▶ _WHAT YOU ARE ASKED TO DO_:
The answer must consist solely of the lines from the opening line of the entries through the line with "37: (166, 128, 7.92)", transcribed exactly and without any pictures.

Segment Start: SOURCE INFORMATION

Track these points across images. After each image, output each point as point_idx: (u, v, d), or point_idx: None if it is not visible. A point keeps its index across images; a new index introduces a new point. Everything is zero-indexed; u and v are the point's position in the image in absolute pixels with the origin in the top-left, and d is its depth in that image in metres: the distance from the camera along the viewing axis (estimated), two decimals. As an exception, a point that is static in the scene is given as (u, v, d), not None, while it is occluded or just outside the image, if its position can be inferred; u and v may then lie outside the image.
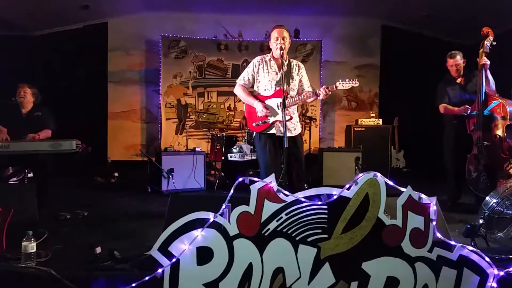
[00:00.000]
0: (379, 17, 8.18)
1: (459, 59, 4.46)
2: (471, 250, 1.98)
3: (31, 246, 2.46)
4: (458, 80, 4.47)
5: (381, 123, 7.02)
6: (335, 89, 3.30)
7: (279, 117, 3.34)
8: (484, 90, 3.99)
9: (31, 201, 3.47)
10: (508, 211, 2.71)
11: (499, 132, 3.90)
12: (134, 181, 6.33)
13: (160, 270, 1.99)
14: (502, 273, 1.97)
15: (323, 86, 3.28)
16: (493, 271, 1.95)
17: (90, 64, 7.80)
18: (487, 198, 2.79)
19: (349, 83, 3.29)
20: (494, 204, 2.70)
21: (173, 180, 5.50)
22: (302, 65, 3.62)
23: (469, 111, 4.11)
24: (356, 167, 5.83)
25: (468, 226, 2.73)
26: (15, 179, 4.32)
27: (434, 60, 7.92)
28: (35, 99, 4.51)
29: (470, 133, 4.17)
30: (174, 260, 2.00)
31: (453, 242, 2.02)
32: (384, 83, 8.44)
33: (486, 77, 4.02)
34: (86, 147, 4.26)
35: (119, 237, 3.28)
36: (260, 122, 3.44)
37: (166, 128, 7.92)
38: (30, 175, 4.24)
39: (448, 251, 2.00)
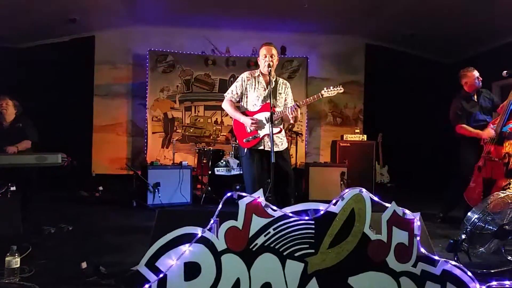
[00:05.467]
0: (363, 35, 8.38)
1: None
2: (454, 265, 2.03)
3: (15, 261, 2.42)
4: (474, 98, 4.45)
5: (365, 139, 7.13)
6: (321, 97, 3.38)
7: (267, 130, 3.39)
8: (511, 109, 4.02)
9: (15, 215, 3.41)
10: (489, 227, 2.77)
11: (511, 151, 3.93)
12: (119, 195, 6.26)
13: (147, 286, 1.97)
14: (484, 287, 2.02)
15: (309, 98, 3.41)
16: (476, 285, 2.00)
17: (77, 77, 7.75)
18: (469, 213, 2.85)
19: (334, 90, 3.38)
20: (475, 220, 2.76)
21: (159, 194, 5.47)
22: (288, 84, 3.72)
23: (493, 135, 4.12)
24: (342, 182, 5.90)
25: (451, 241, 2.78)
26: (-4, 192, 4.24)
27: (416, 77, 8.19)
28: (17, 111, 4.47)
29: (483, 145, 4.21)
30: (161, 275, 1.99)
31: (436, 257, 2.06)
32: (368, 100, 8.61)
33: None
34: (72, 160, 4.22)
35: (105, 252, 3.24)
36: (251, 137, 3.46)
37: (152, 142, 7.88)
38: (13, 188, 4.17)
39: (432, 266, 2.04)
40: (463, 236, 2.76)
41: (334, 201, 2.08)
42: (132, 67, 8.13)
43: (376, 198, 2.08)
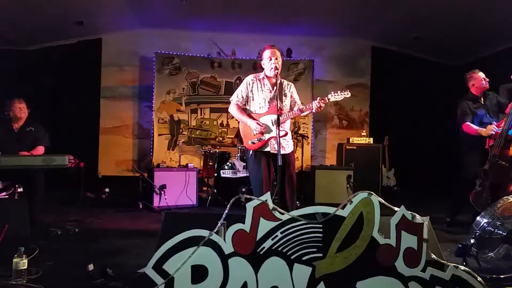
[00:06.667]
0: (369, 38, 8.36)
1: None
2: (464, 270, 2.00)
3: (22, 263, 2.43)
4: (481, 100, 4.44)
5: (372, 142, 7.10)
6: (327, 101, 3.36)
7: (274, 133, 3.37)
8: None
9: (22, 217, 3.42)
10: (498, 231, 2.74)
11: None
12: (125, 197, 6.27)
13: (154, 289, 1.97)
14: (493, 293, 2.00)
15: (317, 99, 3.32)
16: (485, 291, 1.98)
17: (83, 79, 7.80)
18: (478, 218, 2.83)
19: (341, 95, 3.37)
20: (485, 224, 2.74)
21: (165, 197, 5.47)
22: (292, 84, 3.72)
23: (493, 132, 4.09)
24: (348, 185, 5.88)
25: (460, 245, 2.76)
26: (4, 194, 4.27)
27: (422, 80, 8.16)
28: (28, 114, 4.50)
29: (488, 148, 4.17)
30: (168, 278, 1.98)
31: (446, 262, 2.04)
32: (374, 103, 8.58)
33: None
34: (78, 162, 4.24)
35: (111, 254, 3.25)
36: (256, 140, 3.45)
37: (158, 144, 7.90)
38: (20, 190, 4.19)
39: (441, 271, 2.02)
40: (472, 241, 2.73)
41: (342, 204, 2.06)
42: (138, 70, 8.16)
43: (385, 202, 2.06)
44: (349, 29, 7.93)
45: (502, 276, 2.66)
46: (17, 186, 4.18)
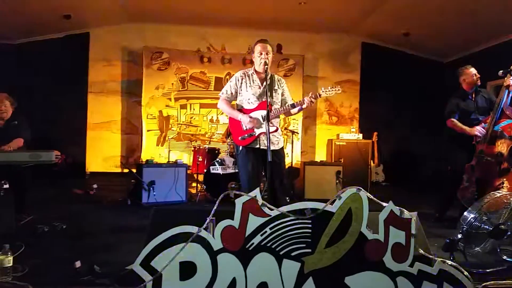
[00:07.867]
0: (359, 34, 8.38)
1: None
2: (451, 265, 2.02)
3: (8, 260, 2.39)
4: (472, 96, 4.46)
5: (361, 138, 7.14)
6: (319, 97, 3.35)
7: (264, 129, 3.35)
8: (502, 107, 4.01)
9: (8, 213, 3.37)
10: (485, 226, 2.78)
11: (503, 150, 3.94)
12: (114, 193, 6.21)
13: (142, 285, 1.95)
14: (480, 287, 2.02)
15: (310, 94, 3.30)
16: (472, 285, 2.00)
17: (71, 74, 7.69)
18: (465, 213, 2.86)
19: (332, 90, 3.36)
20: (472, 219, 2.77)
21: (154, 193, 5.43)
22: (283, 80, 3.69)
23: (478, 134, 4.13)
24: (337, 181, 5.90)
25: (447, 240, 2.79)
26: (-11, 190, 4.19)
27: (412, 77, 8.22)
28: (13, 109, 4.44)
29: (474, 144, 4.20)
30: (156, 275, 1.97)
31: (433, 257, 2.05)
32: (364, 99, 8.62)
33: (508, 96, 4.00)
34: (66, 158, 4.19)
35: (99, 251, 3.21)
36: (246, 135, 3.42)
37: (147, 140, 7.85)
38: (6, 186, 4.12)
39: (429, 266, 2.04)
40: (459, 236, 2.76)
41: (331, 200, 2.07)
42: (127, 64, 8.08)
43: (373, 198, 2.07)
44: (339, 25, 7.94)
45: (488, 270, 2.70)
46: (2, 182, 4.11)
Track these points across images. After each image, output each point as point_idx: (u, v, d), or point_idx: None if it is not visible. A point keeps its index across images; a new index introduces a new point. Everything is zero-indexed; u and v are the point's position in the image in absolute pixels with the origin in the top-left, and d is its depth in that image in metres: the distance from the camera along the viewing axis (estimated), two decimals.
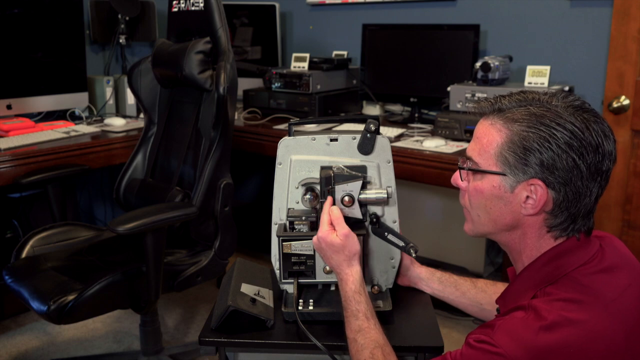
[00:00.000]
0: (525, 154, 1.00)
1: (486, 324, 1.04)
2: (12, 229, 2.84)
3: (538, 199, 1.01)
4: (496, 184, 1.05)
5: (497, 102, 1.06)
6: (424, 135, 2.53)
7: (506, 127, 1.03)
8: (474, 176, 1.09)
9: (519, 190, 1.03)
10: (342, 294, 1.21)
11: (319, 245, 1.23)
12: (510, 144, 1.02)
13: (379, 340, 1.14)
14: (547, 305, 0.97)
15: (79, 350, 2.57)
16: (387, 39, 2.90)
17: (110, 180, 3.40)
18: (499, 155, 1.03)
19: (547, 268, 1.04)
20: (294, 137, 1.34)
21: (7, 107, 2.74)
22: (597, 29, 2.42)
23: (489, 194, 1.06)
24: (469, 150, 1.10)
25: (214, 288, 3.05)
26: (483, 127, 1.07)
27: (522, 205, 1.04)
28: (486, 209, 1.08)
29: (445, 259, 2.93)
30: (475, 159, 1.08)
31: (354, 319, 1.17)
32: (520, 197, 1.03)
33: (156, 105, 2.36)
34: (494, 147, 1.04)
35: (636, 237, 2.25)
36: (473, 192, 1.09)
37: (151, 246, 1.88)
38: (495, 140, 1.04)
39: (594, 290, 0.99)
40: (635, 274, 1.06)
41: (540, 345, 0.93)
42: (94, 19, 3.20)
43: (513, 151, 1.01)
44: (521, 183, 1.02)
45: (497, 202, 1.06)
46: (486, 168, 1.06)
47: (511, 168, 1.02)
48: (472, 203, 1.11)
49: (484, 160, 1.06)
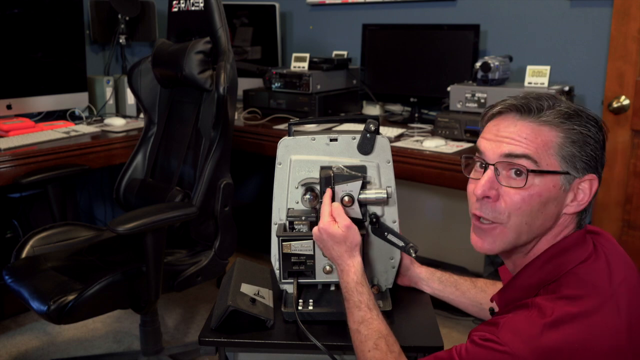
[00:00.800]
0: (585, 150, 1.02)
1: (490, 322, 1.04)
2: (12, 229, 2.84)
3: (591, 194, 1.04)
4: (556, 184, 1.02)
5: (535, 102, 1.04)
6: (424, 135, 2.53)
7: (557, 126, 1.02)
8: (527, 179, 1.01)
9: (572, 188, 1.04)
10: (343, 286, 1.21)
11: (319, 236, 1.22)
12: (571, 142, 1.02)
13: (382, 331, 1.14)
14: (551, 303, 0.97)
15: (79, 350, 2.57)
16: (387, 39, 2.90)
17: (110, 180, 3.40)
18: (560, 153, 1.02)
19: (548, 267, 1.05)
20: (293, 137, 1.34)
21: (7, 107, 2.74)
22: (597, 29, 2.42)
23: (547, 196, 1.02)
24: (513, 150, 1.02)
25: (214, 288, 3.05)
26: (525, 128, 1.02)
27: (569, 204, 1.05)
28: (537, 213, 1.03)
29: (445, 259, 2.93)
30: (535, 159, 1.01)
31: (357, 310, 1.17)
32: (570, 196, 1.04)
33: (156, 105, 2.36)
34: (554, 146, 1.02)
35: (636, 237, 2.25)
36: (526, 197, 1.01)
37: (151, 246, 1.88)
38: (553, 140, 1.02)
39: (595, 286, 1.00)
40: (629, 269, 1.07)
41: (546, 343, 0.93)
42: (94, 19, 3.20)
43: (574, 148, 1.02)
44: (576, 180, 1.03)
45: (550, 204, 1.03)
46: (548, 168, 1.02)
47: (573, 165, 1.02)
48: (519, 210, 1.02)
49: (544, 159, 1.01)
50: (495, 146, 1.04)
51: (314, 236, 1.25)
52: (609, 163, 2.25)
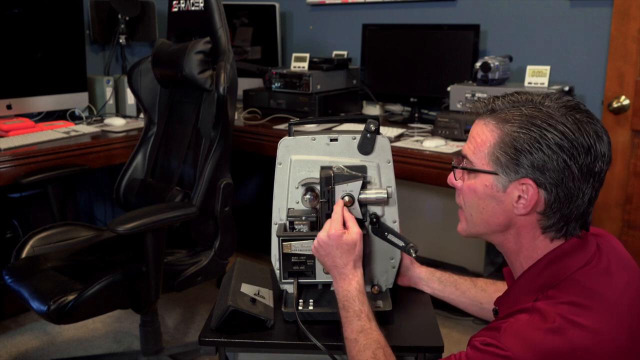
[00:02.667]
0: (516, 154, 1.02)
1: (491, 327, 1.03)
2: (12, 229, 2.84)
3: (529, 198, 1.02)
4: (489, 183, 1.06)
5: (491, 103, 1.08)
6: (424, 135, 2.53)
7: (498, 128, 1.04)
8: (468, 175, 1.11)
9: (511, 190, 1.04)
10: (342, 294, 1.20)
11: (327, 243, 1.21)
12: (502, 144, 1.03)
13: (380, 341, 1.14)
14: (552, 308, 0.97)
15: (79, 350, 2.57)
16: (387, 39, 2.90)
17: (110, 180, 3.40)
18: (491, 154, 1.05)
19: (548, 271, 1.04)
20: (294, 137, 1.34)
21: (7, 107, 2.74)
22: (597, 29, 2.42)
23: (482, 193, 1.08)
24: (464, 150, 1.12)
25: (214, 288, 3.05)
26: (477, 127, 1.09)
27: (514, 204, 1.04)
28: (479, 208, 1.09)
29: (445, 259, 2.93)
30: (469, 158, 1.09)
31: (357, 319, 1.17)
32: (513, 197, 1.04)
33: (156, 105, 2.36)
34: (487, 147, 1.05)
35: (636, 237, 2.25)
36: (467, 191, 1.11)
37: (151, 246, 1.88)
38: (489, 140, 1.05)
39: (597, 292, 0.99)
40: (633, 272, 1.07)
41: (548, 348, 0.93)
42: (94, 19, 3.20)
43: (504, 151, 1.03)
44: (512, 183, 1.03)
45: (490, 202, 1.07)
46: (479, 167, 1.07)
47: (503, 167, 1.04)
48: (466, 202, 1.12)
49: (477, 159, 1.07)
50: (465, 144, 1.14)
51: (317, 242, 1.23)
52: None
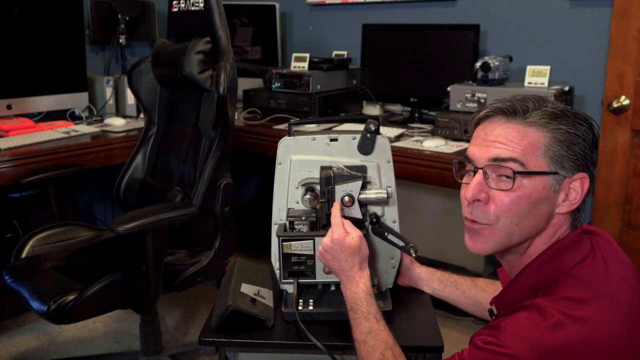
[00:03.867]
0: (573, 149, 1.02)
1: (491, 325, 1.04)
2: (12, 229, 2.84)
3: (583, 192, 1.04)
4: (545, 185, 1.03)
5: (521, 105, 1.05)
6: (424, 135, 2.53)
7: (544, 127, 1.03)
8: (515, 182, 1.02)
9: (562, 188, 1.04)
10: (350, 297, 1.20)
11: (332, 247, 1.21)
12: (558, 143, 1.02)
13: (388, 342, 1.14)
14: (551, 304, 0.97)
15: (79, 350, 2.57)
16: (387, 39, 2.90)
17: (110, 180, 3.40)
18: (547, 153, 1.02)
19: (545, 269, 1.05)
20: (294, 137, 1.34)
21: (7, 107, 2.74)
22: (597, 29, 2.42)
23: (537, 197, 1.03)
24: (499, 154, 1.03)
25: (214, 288, 3.05)
26: (512, 131, 1.03)
27: (561, 204, 1.05)
28: (527, 215, 1.04)
29: (445, 259, 2.93)
30: (521, 160, 1.02)
31: (365, 321, 1.17)
32: (561, 196, 1.05)
33: (156, 105, 2.36)
34: (541, 147, 1.02)
35: (636, 237, 2.25)
36: (515, 199, 1.02)
37: (151, 246, 1.88)
38: (539, 141, 1.03)
39: (594, 287, 1.00)
40: (627, 268, 1.08)
41: (548, 344, 0.93)
42: (94, 19, 3.20)
43: (562, 148, 1.02)
44: (566, 180, 1.04)
45: (542, 205, 1.04)
46: (536, 169, 1.03)
47: (562, 165, 1.03)
48: (509, 212, 1.03)
49: (531, 161, 1.02)
50: (483, 150, 1.06)
51: (323, 248, 1.23)
52: (609, 163, 2.25)
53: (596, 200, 2.31)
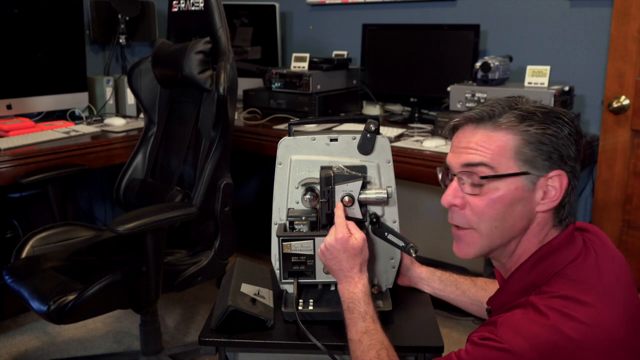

Segment End: SOURCE INFORMATION

▶ _ANSWER TO THIS EXERCISE_:
Track these points across images. After each image, output each point as point_idx: (u, v, d), or point_idx: None if it is not visible. A point keeps its index across images; a new index introduces a new point. Everything is zero-indexed; u and v are the point's position in the image in absolute pixels with the origin in the top-left, and d is its depth in that image in metres: the distance from the camera along the viewing axis (estimated), two decimals. As an exception, a point that is static in the scene is given as (u, v, d), not None, while it is occluded or just outside the image, if its position can be inferred; u and v may then lie outside the image.
[00:00.000]
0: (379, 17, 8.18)
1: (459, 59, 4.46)
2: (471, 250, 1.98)
3: (31, 246, 2.46)
4: (458, 80, 4.47)
5: (381, 123, 7.02)
6: (335, 89, 3.30)
7: (279, 117, 3.34)
8: (484, 90, 3.99)
9: (31, 201, 3.47)
10: (508, 211, 2.71)
11: (499, 132, 3.90)
12: (134, 181, 6.33)
13: (160, 270, 1.99)
14: (502, 273, 1.97)
15: (323, 86, 3.28)
16: (493, 271, 1.95)
17: (90, 64, 7.80)
18: (487, 198, 2.79)
19: (349, 83, 3.29)
20: (494, 204, 2.70)
21: (173, 180, 5.50)
22: (302, 65, 3.62)
23: (469, 111, 4.11)
24: (356, 167, 5.83)
25: (468, 226, 2.73)
26: (15, 179, 4.32)
27: (434, 60, 7.92)
28: (35, 99, 4.51)
29: (470, 133, 4.17)
30: (174, 260, 2.00)
31: (453, 242, 2.02)
32: (384, 83, 8.44)
33: (486, 77, 4.02)
34: (86, 147, 4.26)
35: (119, 237, 3.28)
36: (260, 122, 3.44)
37: (166, 128, 7.92)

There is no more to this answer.